# Encouraging Street Preaching Anecdotes



## Grafted In (Oct 5, 2022)

I have very much enjoyed the recent thread on street preaching. It has been many years since I have engaged in street preaching but would like to make it a regular part of my ministry. As I think back on my past experiences doing street preaching, I remember with thanksgiving how the Lord used it to win souls to Christ. However, I remember it producing far more resistance and conflict than receptivity and peaceful conversation. 

I would be greatly encouraged in my endeavor to get out and publicly minister God's Word by hearing stories about how the Lord used other's street preaching to stop the mouths of the wicked, soften hearts and draw people to Jesus Christ. Please share!

Warmly in Christ,

Reactions: Like 2


----------



## jwright82 (Oct 22, 2022)

Grafted In said:


> I have very much enjoyed the recent thread on street preaching. It has been many years since I have engaged in street preaching but would like to make it a regular part of my ministry. As I think back on my past experiences doing street preaching, I remember with thanksgiving how the Lord used it to win souls to Christ. However, I remember it producing far more resistance and conflict than receptivity and peaceful conversation.
> 
> I would be greatly encouraged in my endeavor to get out and publicly minister God's Word by hearing stories about how the Lord used other's street preaching to stop the mouths of the wicked, soften hearts and draw people to Jesus Christ.

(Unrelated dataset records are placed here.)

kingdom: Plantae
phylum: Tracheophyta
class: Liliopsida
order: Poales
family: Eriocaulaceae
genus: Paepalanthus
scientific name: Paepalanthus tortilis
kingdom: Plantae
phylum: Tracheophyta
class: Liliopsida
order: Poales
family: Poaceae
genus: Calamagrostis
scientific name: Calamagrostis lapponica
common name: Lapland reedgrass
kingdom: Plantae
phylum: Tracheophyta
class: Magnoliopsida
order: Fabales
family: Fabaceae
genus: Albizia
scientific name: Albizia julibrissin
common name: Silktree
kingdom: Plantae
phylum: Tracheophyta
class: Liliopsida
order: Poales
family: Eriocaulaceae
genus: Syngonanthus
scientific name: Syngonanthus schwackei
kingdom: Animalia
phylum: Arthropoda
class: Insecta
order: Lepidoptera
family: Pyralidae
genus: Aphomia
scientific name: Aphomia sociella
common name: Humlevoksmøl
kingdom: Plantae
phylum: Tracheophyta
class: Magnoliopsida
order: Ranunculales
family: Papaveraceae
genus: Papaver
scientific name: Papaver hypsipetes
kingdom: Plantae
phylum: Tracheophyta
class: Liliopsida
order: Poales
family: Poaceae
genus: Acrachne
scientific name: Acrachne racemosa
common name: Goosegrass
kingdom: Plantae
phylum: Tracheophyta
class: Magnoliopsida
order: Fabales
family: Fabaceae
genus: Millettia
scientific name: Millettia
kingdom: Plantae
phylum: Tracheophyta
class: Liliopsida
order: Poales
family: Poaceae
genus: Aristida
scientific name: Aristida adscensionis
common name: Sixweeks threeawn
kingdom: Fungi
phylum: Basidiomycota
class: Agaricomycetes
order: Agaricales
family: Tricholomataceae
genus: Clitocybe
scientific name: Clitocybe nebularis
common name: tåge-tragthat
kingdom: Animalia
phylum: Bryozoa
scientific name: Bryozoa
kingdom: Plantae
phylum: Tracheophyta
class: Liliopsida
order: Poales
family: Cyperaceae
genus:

Please share!
> 
> Warmly in Christ,


I don't know if this counts as "street preaching" but I do have an encouraging story of "Street apologetics". I used to live in Texas when I was in the Airforce and I would frequent a bookstore in town. 
On this occasion I was walking out and three to four guys (sorry I don't remember exactly but more than one, getting old isn't for sissies) were engaged in a discussion with a young lady, they were all college age. 
They were laughing at her because they were asking her Bible/theological questions she couldn't answer. She was saying "I don't know the answer I just have faith". I butted in and said "hey fellas she can't answer your questions but maybe I can". 
They were surprised but accepted the challenge, within 10 minutes the Lord used me to put them in the corner and not be able to answer my questions. At that point I glanced over at the girl who was clearly strengthened in her faith because although she couldn't answer their questions she knew someone could, she was just smiling in joy.
I don't like patting myself on the back but it feels nice to know that God used me, with all my sin and shortcomings, to strengthen this young lady's faith.

Reactions: Edifying 2 | Amen 1


----------